• WHAT IS BEING ASKED: Restate each of the lines below word for word and drop every picture.
:::::
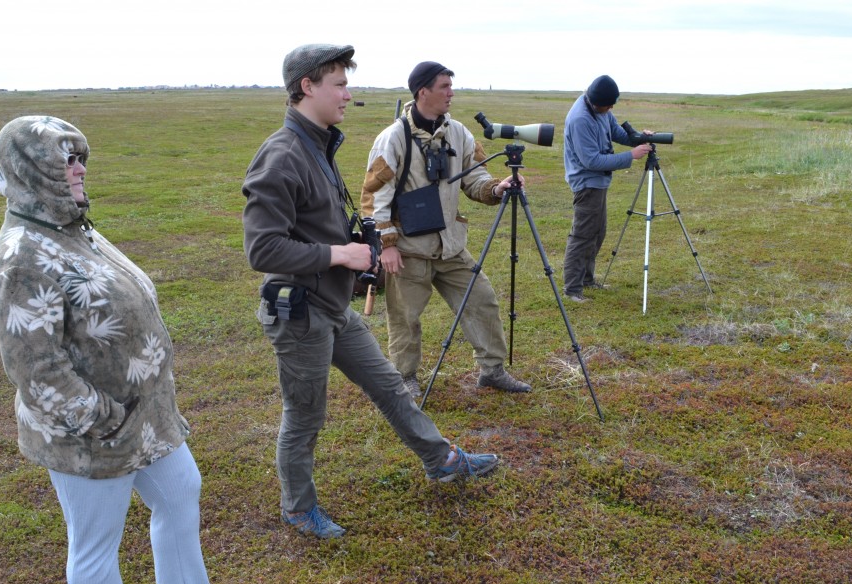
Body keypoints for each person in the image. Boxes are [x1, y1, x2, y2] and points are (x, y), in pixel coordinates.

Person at [0, 116, 235, 584]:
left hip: (145, 416)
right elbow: (36, 368)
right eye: (63, 159)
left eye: (80, 157)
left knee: (180, 490)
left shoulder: (76, 229)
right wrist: (101, 417)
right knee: (95, 540)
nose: (78, 169)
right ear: (31, 170)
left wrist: (144, 400)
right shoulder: (20, 256)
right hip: (88, 432)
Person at [242, 44, 502, 540]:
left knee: (388, 385)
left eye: (346, 82)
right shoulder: (281, 156)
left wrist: (358, 238)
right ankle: (298, 509)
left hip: (332, 307)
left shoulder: (318, 145)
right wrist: (339, 255)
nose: (348, 93)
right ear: (307, 87)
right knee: (305, 416)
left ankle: (442, 460)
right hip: (300, 314)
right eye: (339, 84)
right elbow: (262, 249)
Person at [360, 61, 531, 398]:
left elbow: (475, 179)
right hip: (408, 249)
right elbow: (374, 195)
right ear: (423, 91)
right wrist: (388, 245)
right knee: (404, 318)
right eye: (444, 87)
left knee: (482, 301)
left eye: (451, 86)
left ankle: (492, 370)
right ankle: (405, 378)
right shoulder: (392, 138)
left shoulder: (460, 133)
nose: (451, 93)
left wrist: (497, 188)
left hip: (451, 246)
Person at [561, 74, 653, 302]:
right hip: (586, 183)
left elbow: (616, 133)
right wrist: (631, 156)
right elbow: (591, 161)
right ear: (596, 102)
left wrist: (638, 138)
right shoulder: (580, 119)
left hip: (598, 182)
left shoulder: (601, 108)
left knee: (597, 232)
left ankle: (587, 280)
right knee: (582, 235)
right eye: (609, 105)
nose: (611, 108)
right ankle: (572, 289)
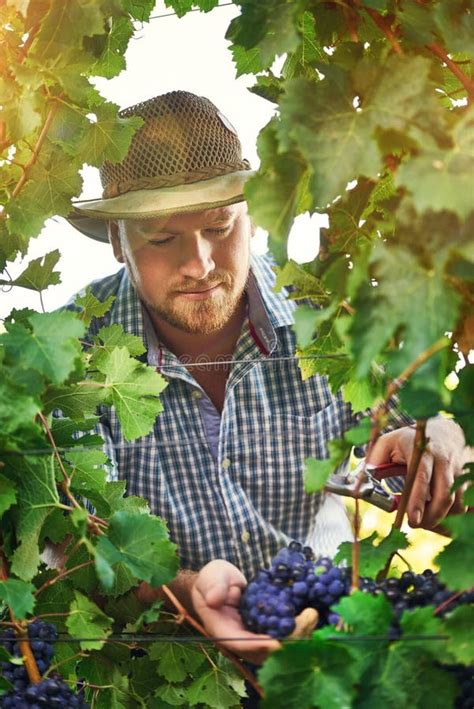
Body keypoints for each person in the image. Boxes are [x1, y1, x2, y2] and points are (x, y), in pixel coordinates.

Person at [68, 90, 467, 664]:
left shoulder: (325, 316)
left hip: (338, 649)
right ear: (117, 241)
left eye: (219, 227)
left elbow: (426, 442)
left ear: (251, 217)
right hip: (167, 675)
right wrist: (184, 593)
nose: (200, 264)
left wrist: (439, 442)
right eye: (162, 239)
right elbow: (73, 543)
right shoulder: (75, 354)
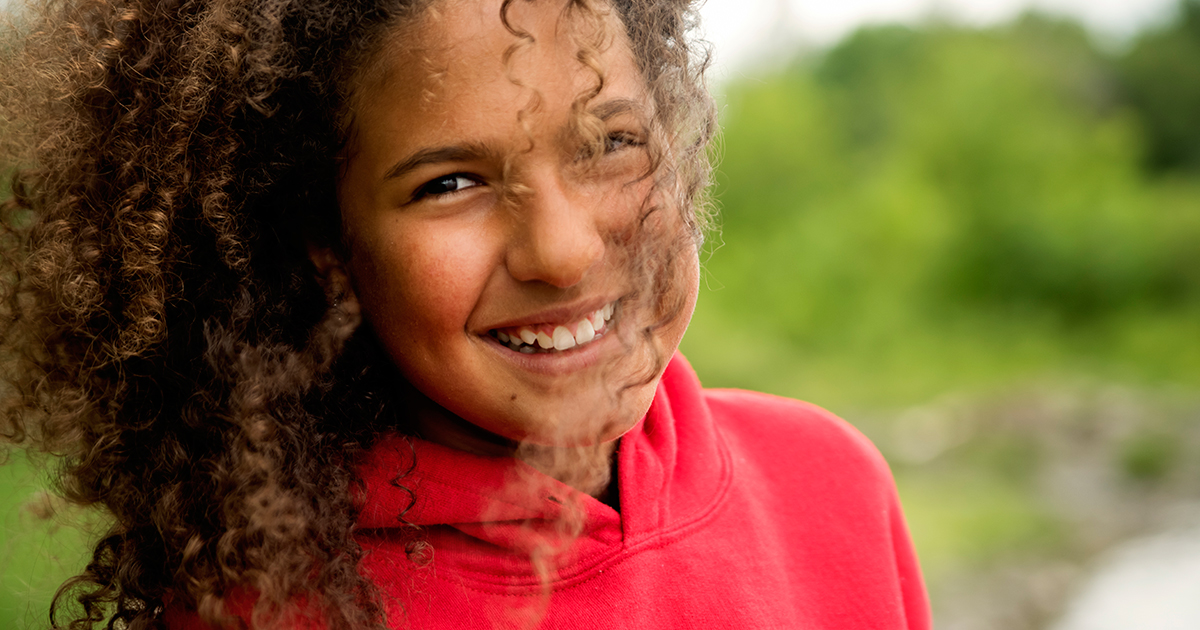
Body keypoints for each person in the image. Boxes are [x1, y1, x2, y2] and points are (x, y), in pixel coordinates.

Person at [0, 0, 931, 628]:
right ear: (329, 248)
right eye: (450, 182)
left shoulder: (830, 484)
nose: (561, 251)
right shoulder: (265, 605)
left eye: (612, 142)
:::::
• SOLUTION FOR THIS EXERCISE:
Body keypoints for each person in the image. Boxes are [x1, y1, x2, y2] and points are (x, y), in pixel coordinates.

Person at [0, 116, 235, 584]:
left hip: (145, 416)
right elbow: (36, 368)
right eye: (63, 159)
left eye: (80, 157)
left knee: (180, 490)
left shoulder: (76, 229)
right wrist: (101, 417)
right knee: (95, 540)
nose: (78, 169)
right ear: (31, 170)
left wrist: (144, 400)
right shoulder: (20, 256)
right hip: (88, 432)
Person at [242, 44, 502, 540]:
left knee: (388, 385)
left eye: (346, 82)
right shoulder: (281, 156)
left wrist: (358, 238)
right ankle: (298, 509)
left hip: (332, 307)
left shoulder: (318, 145)
right wrist: (339, 255)
nose: (348, 93)
right ear: (307, 87)
right knee: (305, 416)
left ankle: (442, 460)
right hip: (300, 314)
right eye: (339, 84)
right elbow: (262, 249)
Person at [360, 61, 531, 398]:
left elbow: (475, 179)
right hip: (408, 249)
right elbow: (374, 195)
right ear: (423, 91)
right wrist: (388, 245)
right knee: (404, 318)
right eye: (444, 87)
left knee: (482, 301)
left eye: (451, 86)
left ankle: (492, 370)
right ankle: (405, 378)
right shoulder: (392, 138)
left shoulder: (460, 133)
nose: (451, 93)
left wrist: (497, 188)
left hip: (451, 246)
Person at [561, 74, 653, 302]:
right hip: (586, 183)
left elbow: (616, 133)
right wrist: (631, 156)
right elbow: (591, 161)
right ear: (596, 102)
left wrist: (638, 138)
right shoulder: (580, 119)
left hip: (598, 182)
left shoulder: (601, 108)
left knee: (597, 232)
left ankle: (587, 280)
right knee: (582, 235)
right eye: (609, 105)
nose: (611, 108)
right ankle: (572, 289)
Body keypoints for each person in the image. Boxes are [x1, y1, x2, y2] and points are (x, y), in pixel coordinates.

Person at [68, 90, 467, 664]:
left shoulder: (325, 316)
left hip: (338, 649)
right ear: (117, 241)
left eye: (219, 227)
left elbow: (426, 442)
left ear: (251, 217)
right hip: (167, 675)
right wrist: (184, 593)
nose: (200, 264)
left wrist: (439, 442)
right eye: (162, 239)
right elbow: (73, 543)
right shoulder: (75, 354)
Body keypoints for each person in the image. Boxes are [x1, y1, x2, y2] and points are (x, y), in pixel coordinates.

Person at [0, 0, 931, 628]:
right ear: (329, 248)
right eye: (450, 182)
left shoulder: (830, 484)
nose: (561, 251)
right shoulder: (265, 605)
left eye: (612, 142)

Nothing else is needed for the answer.